What About Peak Season?
We know what you’re thinking. This all sounds great, but I run a tour business. Peak season is chaos. I don’t control when I wake up. I barely have time to eat.
Fair enough. Tour operators face biological challenges that most people don’t. Early morning departures, shifting schedules, high-stakes decisions on five hours of sleep.
That is exactly why this stuff matters. You can’t always control your schedule during peak season. But you can control some of the basics. Getting light early. Delaying caffeine when possible. Eating protein instead of a muffin. Moving your body between tours. Keeping a consistent bedtime.
These aren’t luxuries.
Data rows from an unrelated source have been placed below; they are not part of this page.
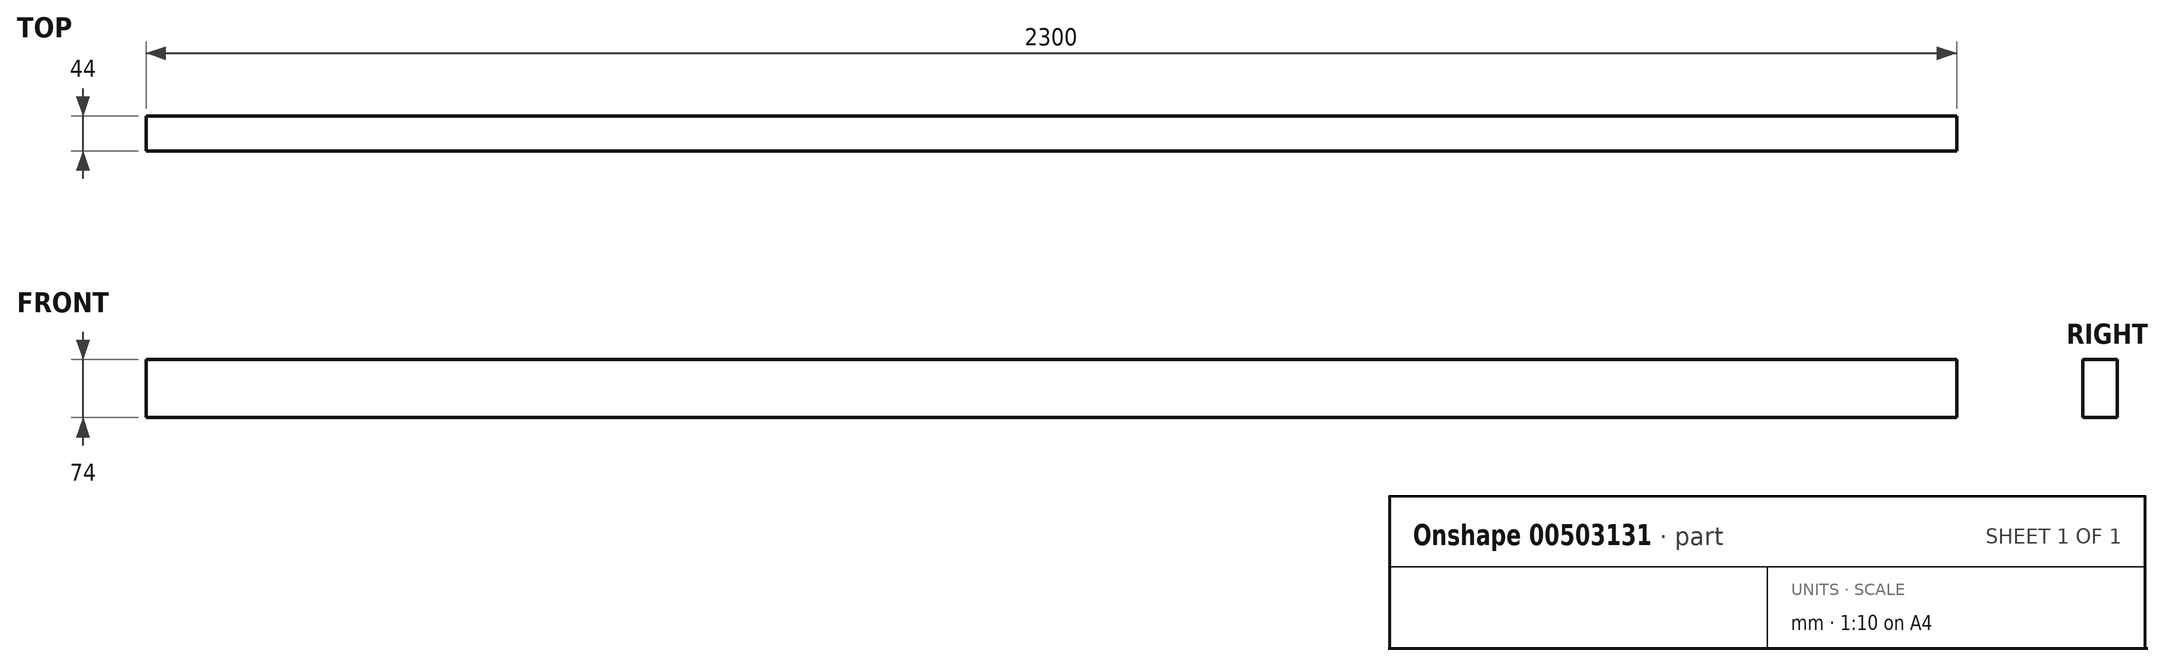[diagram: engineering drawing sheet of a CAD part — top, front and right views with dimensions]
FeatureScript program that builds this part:
annotation { "Feature Type Name" : "Feature", "Feature Type Description" : "" }
export const myFeature = defineFeature(function(context is Context, id is Id, definition is map)
    precondition{}
    {
        {
            var Q0;
            Q0=qCreatedBy(makeId("Front.planeOp"),FACE);
            var sketch = newSketch(context, id + "F0", { "sketchPlane" : qUnion([Q0])});
            skLineSegment(sketch, "E0.bottom", {"start": v(-410.5, 34.9) * mm, "end": v(1889.5, 34.9) * mm});
            skLineSegment(sketch, "E0.top", {"start": v(-410.5, -39.1) * mm, "end": v(1889.5, -39.1) * mm});
            skLineSegment(sketch, "E0.left", {"start": v(-410.5, 34.9) * mm, "end": v(-410.5, -39.1) * mm});
            skLineSegment(sketch, "E0.right", {"start": v(1889.5, 34.9) * mm, "end": v(1889.5, -39.1) * mm});
            skSolve(sketch);
        }
        {
            var Q0;
            Q0=makeQuery(id+"F0.imprint","IMPRINT",FACE,{"disambiguationData":[TD([[makeQuery(id+"F0.imprint","IMPRINT",EDGE,{"derivedFrom":sQuery(id+"F0.wireOp",EDGE,"E0.bottom")}),-1.0]])]});
            extrude(context, id + "F1", {"entities" : qUnion([Q0]), "depth" : 44 * mm, "offsetDistance" : 25 * mm});
        }
    });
They’re how you survive peak season without crashing at the end of it.
The Real Cost of Ignoring Your Biology
If you’re the type who sees health practices as a “nice to have,” consider the price you might be paying. Research shows that low energy and brain fog impair your judgment in ways that mirror the effects of alcohol.
You’re making important decisions for your family, your business, pricing, profitability, hiring, with an impaired brain. That has a real cost.
Burnout isn’t just about working too much. It’s about depleting your biological resources faster than you can restore them. The tour operators who thrive long-term aren’t the ones who grind the hardest. They’re the ones who protect their energy like it’s a business asset.
Your Action Plan for This Week
Get bright light in your eyes within thirty minutes of waking up. Step outside for ten minutes if you can. If sunlight isn’t available, use a light therapy lamp.
Test delaying your caffeine by ninety minutes. Let your body’s natural cortisol wake you up first, then add coffee on top.
Look at your breakfast. If you’re loading up on sugar and carbs, try swapping in some protein and see how your mid-morning energy shifts.
Move your body. Especially mid-afternoon. Even five minutes of walking can clear the fog.
Keep your bedtime and wake-up time consistent. Within an hour, even on weekends.
If all of that feels like a lot, pick one. See if it makes a difference. Because here’s the thing: if you can be twice as productive as your competitors, that compounds week after week, month after month, year after year. Energy management might just be the competitive advantage you’ve been overlooking.